久美(くみ)さんは了承してくれているってカテリーナが。だから、あと狗狼から許可を貰えたらOKなんだ」

「別に俺は問題無いが」

「うん、有難う。じゃあ、明日、カテリーナに伝えるね」

「ああ、じゃあ御休み」

「おやすみなさい」

 携帯電話を切って紫煙を吐く。

 全く、カテ公の奴、早速行動しやがって。

 まだ、湖乃波君やカテリーナが何処に向かおうとしているのかは解らないし、本人たちも決まっていないのだろう。

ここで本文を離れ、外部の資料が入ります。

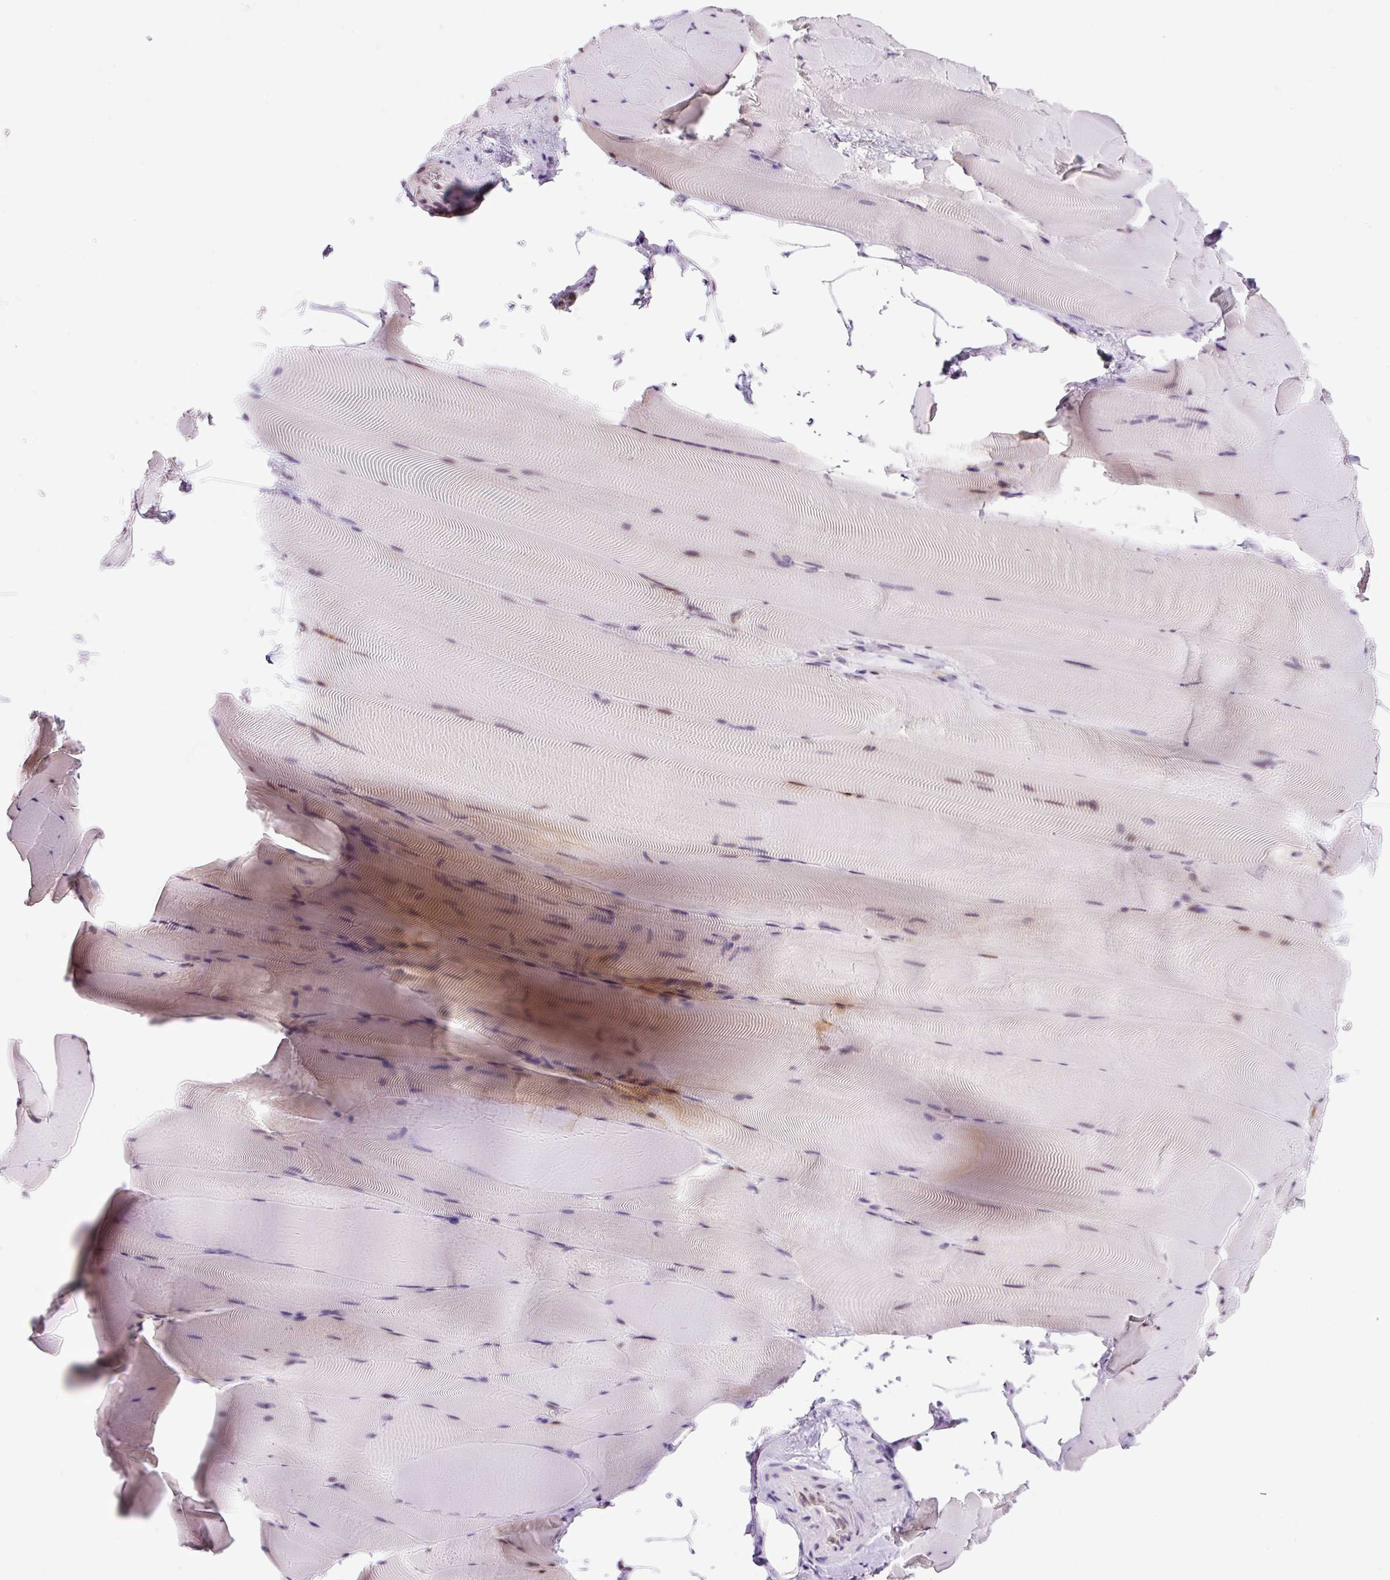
{"staining": {"intensity": "negative", "quantity": "none", "location": "none"}, "tissue": "skeletal muscle", "cell_type": "Myocytes", "image_type": "normal", "snomed": [{"axis": "morphology", "description": "Normal tissue, NOS"}, {"axis": "topography", "description": "Skeletal muscle"}], "caption": "This is an IHC image of unremarkable human skeletal muscle. There is no staining in myocytes.", "gene": "RPL41", "patient": {"sex": "female", "age": 64}}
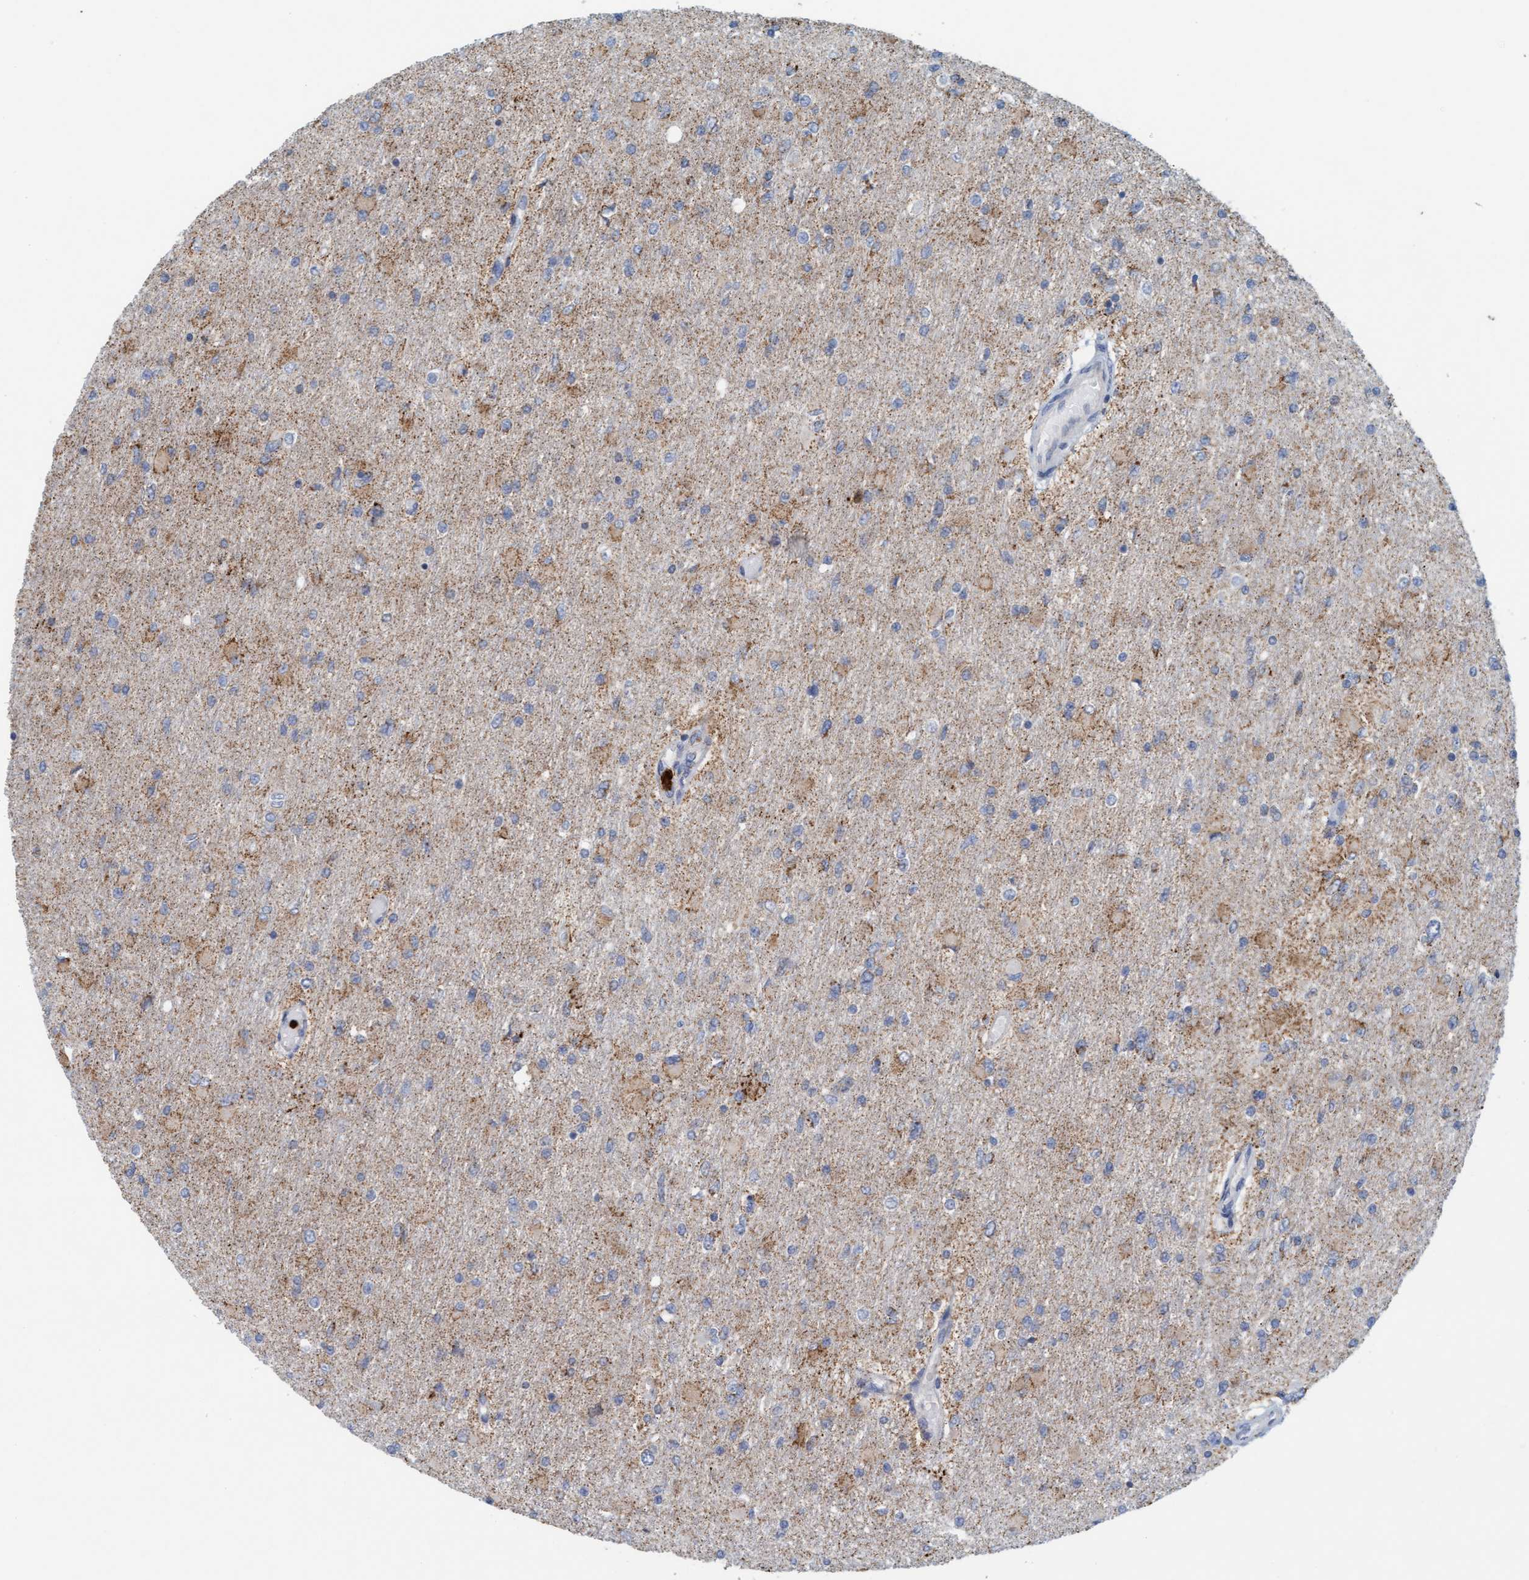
{"staining": {"intensity": "weak", "quantity": "<25%", "location": "cytoplasmic/membranous"}, "tissue": "glioma", "cell_type": "Tumor cells", "image_type": "cancer", "snomed": [{"axis": "morphology", "description": "Glioma, malignant, High grade"}, {"axis": "topography", "description": "Cerebral cortex"}], "caption": "High magnification brightfield microscopy of malignant glioma (high-grade) stained with DAB (brown) and counterstained with hematoxylin (blue): tumor cells show no significant expression. Brightfield microscopy of IHC stained with DAB (3,3'-diaminobenzidine) (brown) and hematoxylin (blue), captured at high magnification.", "gene": "B9D1", "patient": {"sex": "female", "age": 36}}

 例え躓いてもあの二人なら支え合って立ち上がりそうな気がするのだ。

 無理だよ、と弱音を吐くが諦めず足掻く事を続けるのだろう。

 俺は吸い殻入れに吸い終わったワイルドカードを放り込み、ゴルフの運転席に戻った。アクセルを踏み込む。

 今日受け取った報酬で土曜日は少し豪華な食事にしよう。付けるデザートは秋の食材から考えて三人で作るのも良い。

 そうだな、後は、一寸(ちょっと)値の張ったブランドランジェリーで、控えめな純白のものを購入しよう。

 瞳の大きな、あの店員さんにプレゼントすると、きっとびっくりするだろうな、とその光景を思い浮かべつつ、俺はゴルフのアクセルを踏み続けた。